Heavily depending on the theory of commodity money – https://en.wikipedia.org/wiki/Commodity_money – is a bit sus in this day and age alright, seems obsolete.
Very hard to respond to this without more information about what you mean.
If you're referring to Marx's "assumption" of why gold can be money, i.e. the main theoretical point here, afaik anthropology (who I am assuming you are using Graeber as shorthand for) hasn't produced anything invalidating that.
If you're referring to Marx's "assumption" of the historical process of gold becoming money, anthropology, archaeology and history have complicated the matter slightly on a global scale by introducing alternative money-commodities (e.g. seashells in parts of West Africa and Japan). However in the specific areas Marx is concerned with (and had the ability to study) this holds true afaik, especially since Marx tends to qualify his broad statements (e.g. footnote 7: " In any case, [the process of copper -> silver -> gold]'s historical validity is not entirely universal.").
If by assumptions about gold you mean assumptions about the invention and development of the money-commodity through trade, anthropology has complicated the matter a bit more, particularly as regards long distance trading through gift economies (e.g. in precolonial North America). In terms of Marx's ability to study: he did not have the ability to study the gift economy except e.g. through Henry Lewis-Morgan after the final major edits to Capital had been made (i.e. post-1875).
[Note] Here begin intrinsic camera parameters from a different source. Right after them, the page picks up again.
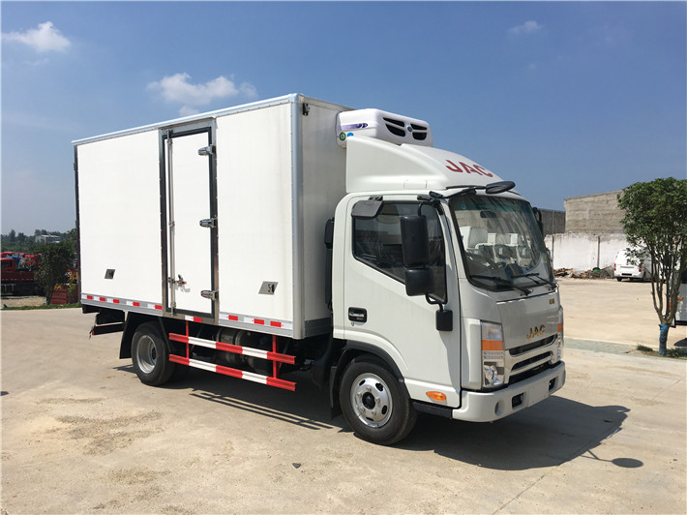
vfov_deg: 48.2
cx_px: 344
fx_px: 575
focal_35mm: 29
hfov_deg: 61.7
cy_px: 258
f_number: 2.2
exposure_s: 1/2481
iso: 25
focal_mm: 4.15
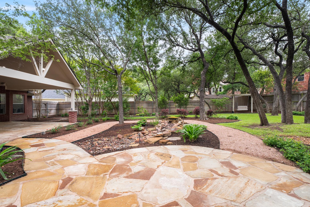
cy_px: 107
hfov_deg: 93.3
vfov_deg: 70.4
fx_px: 146
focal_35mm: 17
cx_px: 156
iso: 250
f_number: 10
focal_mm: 16
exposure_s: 1/4
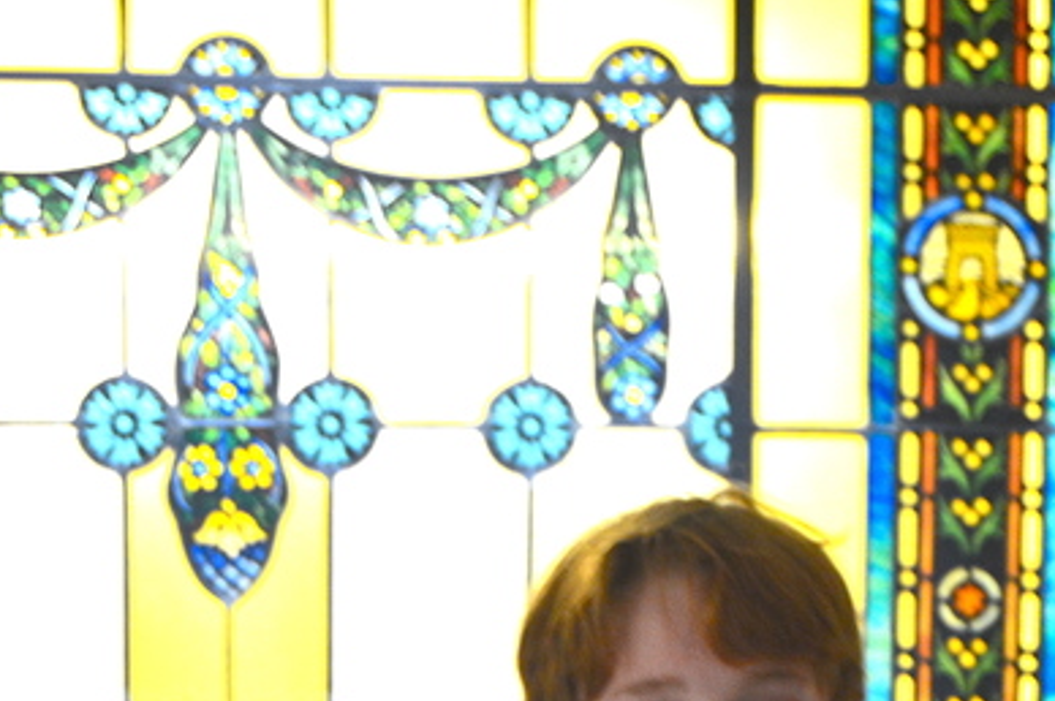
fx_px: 5221
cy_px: 920
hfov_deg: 11.5
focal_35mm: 178
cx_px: 835
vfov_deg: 7.6
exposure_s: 1/13
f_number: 6.3
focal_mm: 45
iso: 800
However imo this doesn't do more than change Marx's point from 'nomads always invent money bc they trade' to 'nomads associated with stratified city-dwellers develop money-forms bc they trade in alienated goods' (such nomads are basically the only ones Marx would be aware of at the time; when Marx writes 'nomads' he is thinking of e.g. steppe nomads and pastorialists in the near east)
Mainly Graeber’s contention that markets developed independently of coinage, and that coinage was mainly of use among societal outliers like thieves, mercenaries, and sex workers.
I will assume by coinage you mean money. (Making this assumption because Marx explicitly doesnt care if the money is coins or yards of linen). Marx himself argues markets develop independently from money, and money develops from markets. This feels like either a misrepresentation of Graeber, or Graeber misrepresenting Marx.
Like, for instance, nomadic peoples in the interstices between settled society? Note that historically mercenary work is a very common field of work for nomads.
Which assumptions are you referring to?